By June 1918, Rosemary had transferred to the Northern Patrol, and was listed as part of the 3rd Sloop Flotilla the next month. Rosemary remained part of the 3rd Sloop Flotilla, based at Dundee at the end of the war on 11 November 1918.

===Between the wars===
By December 1918, Rosemary had transferred to the 23rd Fleet Sweeping Flotilla, part of the Northern division of the Coast of Ireland Station, serving as Senior Officer's Ship. She was employed on post-war mine clearance duties. Rosemary continued to be used for mine clearance duties in August 1919, but by September that year, had been laid up.

In 1929, while part of the Fishery Protection and Minesweeping Flotilla, Rosemary spent four months carrying out survey operations near Rockall and between Iceland and the Faroe Islands, primarily in support of the fishing industry, and in particular to search for new fishing grounds. Rosemary continued these survey operations in June 1930. The Rosemary Bank, a seamount to the west of Scotland, was discovered by Rosemary during these surveys and was named after the sloop.

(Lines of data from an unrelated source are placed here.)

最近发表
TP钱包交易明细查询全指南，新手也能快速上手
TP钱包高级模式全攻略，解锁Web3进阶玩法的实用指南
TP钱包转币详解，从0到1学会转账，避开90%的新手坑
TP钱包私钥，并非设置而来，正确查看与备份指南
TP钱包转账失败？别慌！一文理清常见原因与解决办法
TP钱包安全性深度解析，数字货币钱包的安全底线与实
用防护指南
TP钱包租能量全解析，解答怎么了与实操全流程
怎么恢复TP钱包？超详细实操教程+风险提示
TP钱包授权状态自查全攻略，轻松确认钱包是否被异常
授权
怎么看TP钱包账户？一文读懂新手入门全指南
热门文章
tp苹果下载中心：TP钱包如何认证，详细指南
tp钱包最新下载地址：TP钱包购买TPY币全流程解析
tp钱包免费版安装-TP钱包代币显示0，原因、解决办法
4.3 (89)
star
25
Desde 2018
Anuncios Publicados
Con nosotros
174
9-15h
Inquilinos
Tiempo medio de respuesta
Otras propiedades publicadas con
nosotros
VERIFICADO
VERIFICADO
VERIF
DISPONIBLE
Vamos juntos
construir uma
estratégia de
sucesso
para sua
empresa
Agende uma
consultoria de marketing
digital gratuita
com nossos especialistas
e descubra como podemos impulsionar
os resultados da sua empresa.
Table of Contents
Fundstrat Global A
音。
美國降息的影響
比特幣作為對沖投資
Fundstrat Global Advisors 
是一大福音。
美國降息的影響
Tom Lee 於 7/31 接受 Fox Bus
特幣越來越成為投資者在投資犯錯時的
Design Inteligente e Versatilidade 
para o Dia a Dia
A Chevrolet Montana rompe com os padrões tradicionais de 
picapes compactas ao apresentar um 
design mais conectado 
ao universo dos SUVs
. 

In February 1930, Rosemary was carrying out a fishery protection patrol off Murmansk when she was diverted to search for the trawler St. Louis, which had not been heard from since leaving Hull on 8 January bound for the fishing grounds off Bear Island. Rosemary met up with the sloop , and the two sloops searched deep into Arctic waters, to within 100 nmi of the Arctic ice pack, the farthest North any Royal Navy ships had been for many years. They then continued the search down to Lerwick in the Shetland Islands. In September 1930, Rosemary, recently returned from patrols off Iceland, was ordered to reduce to reserve at Portsmouth. Rosemary was again part of the Fishery Protection and Minesweeping Flotilla, based at Portsmouth in August 1935. Rosemary was refitted in 1937, after which she was returned to the Reserve, being considered still useful in subsidiary roles in the event of a war.

===Second World War===
Rosemary returned to active service during the Second World War, recommissioning on 30 September 1939, and escorting convoys to France in the early months of the war. On 12 February 1940, Rosemary attacked a submarine contact near Start Point, with the sloop and the destroyer joining in the hunt for the submarine, which continued into the next day. In June 1940, Rosemary took part in Operation Aerial, the evacuation of Allied troops from ports in Western France, escorting evacuation shipping.

On 24 April 1943, two landing craft, LCG 15 and LCG 16, were on passage from Belfast to Falmouth, Cornwall, testing their seaworthiness, when they encountered a storm and heavy seas off the Pembrokeshire coast. They were denied permission to put into Fishguard and Milford Haven, but reached Freshwater Bay. After they began taking on water faster than the vessels' pumps could remove it, they radioed for help. The St Davids lifeboat did not arrive for over eight hours, when it was too dark to help. LCG 15 sank on 25 April, while Rosemary arrived on the scene later that day, launching a boat to try to rescue LCG 16s crew. This boat capsized, however, killing all six aboard, and on 26 April LCG 16 also sank, with all hands lost. In all, seventy-three died near Freshwater West from the two landing craft, along with the six men from Rosemary. A memorial to the seventy-nine that lost their lives was unveiled at Freshwater West on 25 April 2013.

==Disposal==
Rosemary was sold for demolition to the shipbreakers Thos. W. Ward on 17 December 1947 and scrapped at their Milford Haven works.